The original owner was David Parrish who constructed the log cabin and named the farm Aspen Plains. David Parrish has fought against the British in the War of 1812; his son, John, was a prominent farmer and horse breeder. Aspen Plains was left to his son James, when David Parrish died in 1876. James Parrish sold the farm to John W. Jones in 1885. Between 1947 and 2014, the house was the residence of the Commanding General and other senior officers at the post. Currently, the Parrish House serves as the office of Survivor Outreach Services (SOS).
The Childers House. The Childers House (Building 6081) is located along Mabry Road, in Montgomery County, Tennessee and was constructed during the years 1938-1939. The two-story house is built in the Colonial Revival style. The main house exhibits a finer quality of craftsmanship than the two-story rear addition which contains a garage and second kitchen and is connected by a narrow passageway.
The house was constructed by James Glenn Childers who purchased the property in 1931. Mr. Childers was a wealthy man, building the Childers House for $50,000 but he was somewhat of a recluse. He deliberately dressed down to appear to be an ordinary farmer rather than someone from the upper class. The Childers house was only occupied for two years before the U.S. Army took ownership of the property.
The Durrett House. The Durrett House(Building 1541), commonly called the Log Cabin, is located in the Cole Park neighborhood of Fort Campbell in Montgomery County, Tennessee and was constructed in 1932-1933. The Durrett House is two-story residence constructed of different materials, including wood frame that covers parts of the sides and rear facades, a stone chimney, stone masonry walls, and hand-hewn logs from felled red and white chestnuts in Stewart County.
Winfield Durrett, a wood-working craftsman, began planning construction of the home in 1930. Durrett constructed much of the home himself and the family moved into the house on March 4, 1933. The family lived in the house from 1933 until 1942 when the Government acquired it.

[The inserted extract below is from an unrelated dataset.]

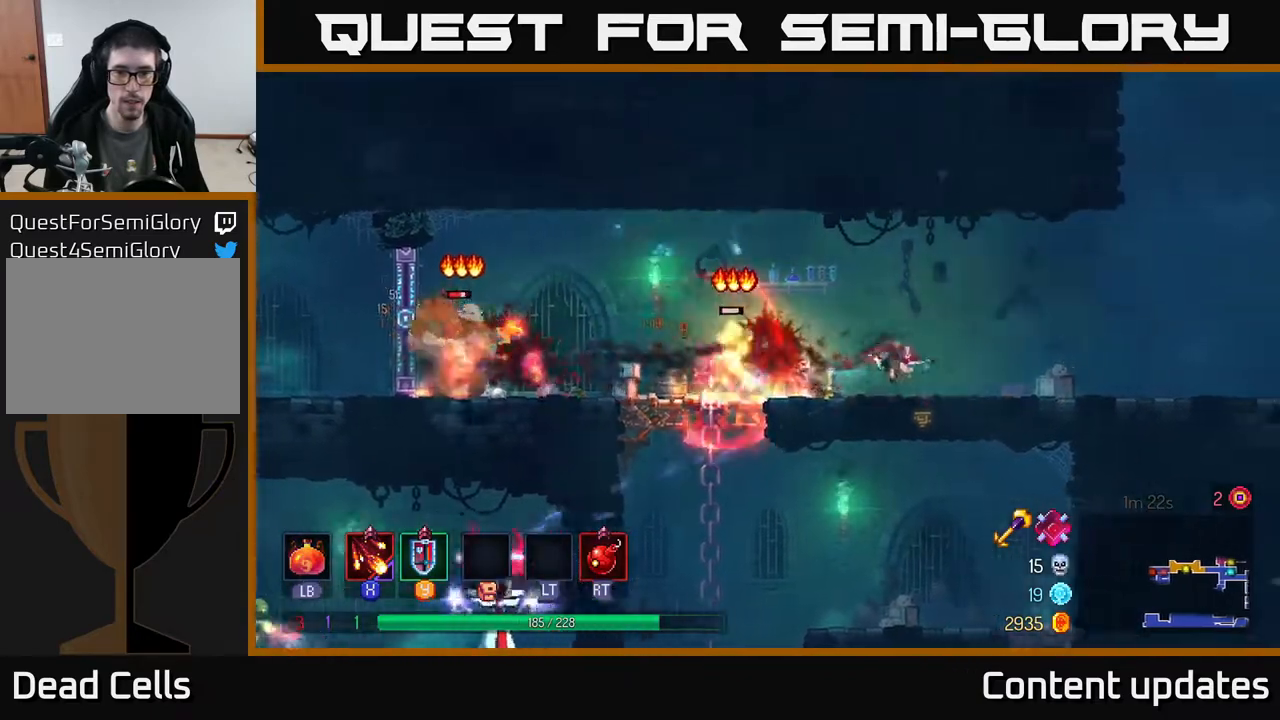
{"buttons": [], "left_stick": "left", "right_stick": "center", "events": [[250, "left_stick", "left"], [317, "X", "down"], [400, "X", "up"]]}
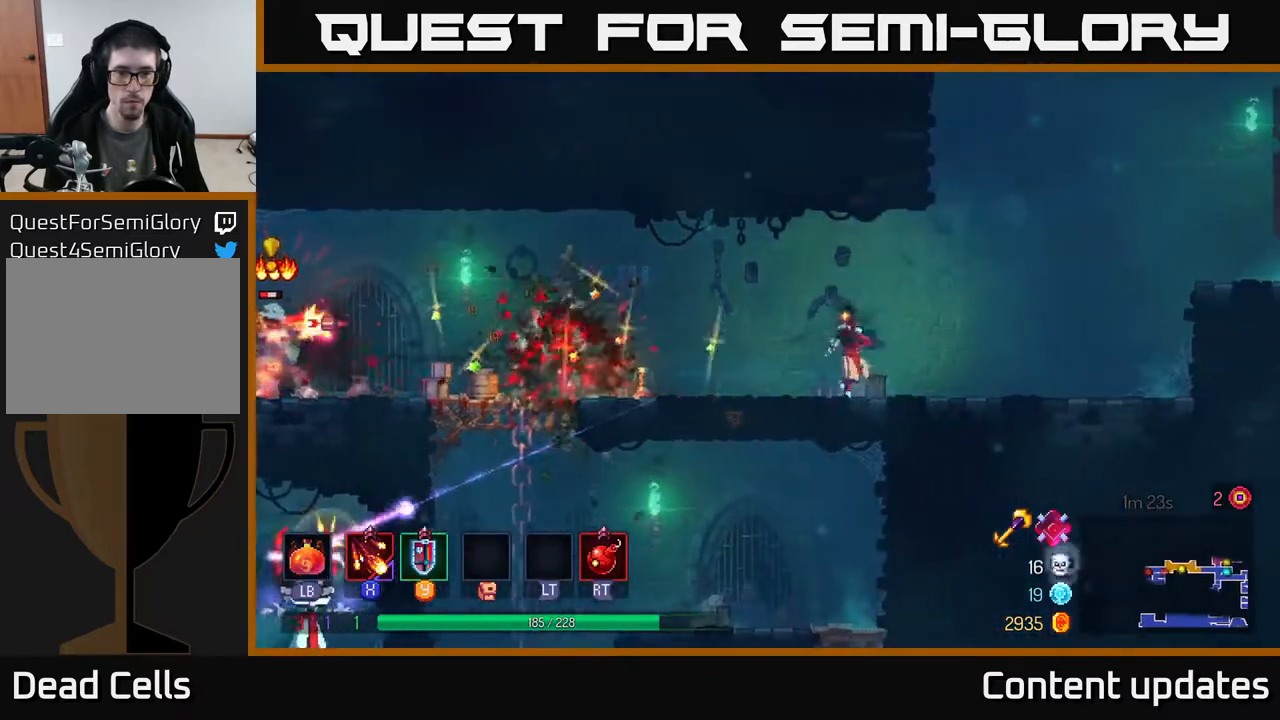
{"buttons": [], "left_stick": "right", "right_stick": "center", "events": [[100, "left_stick", "center"], [417, "left_stick", "right"]]}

From 1907 until 1974, the Durrett family owned the historic Ringgold Mill, and was active in of their community.
Lincoln Elementary School. Lincoln Elementary School (Building 3709) is located at 4718 Polk Road on Fort Campbell and was completed in 1952. It originally served elementary and middle
school students. The school is a one-story T-shaped floor plan with a concrete foundation, built-up flat roof and brick veneer walls. By 1969, with the construction of other on base schools, Lincoln was able to convert to serving only students through grade 5.
Because Lincoln Elementary School was constructed after the integration of the military in 1948, the school never existed as a segregated facility; rather, it was intended and constructed as an integrated school from its inception. As such, Lincoln Elementary School is possibly the first school constructed as an integrated facility in Kentucky and in the South. Lincoln was listed in the 1952-1953 Kentucky Public School Directory as having white and black students. This was two years before the passage of Brown vs. Board of Education, which indicates that Lincoln was among the first, if not the first, desegregated school built in the South.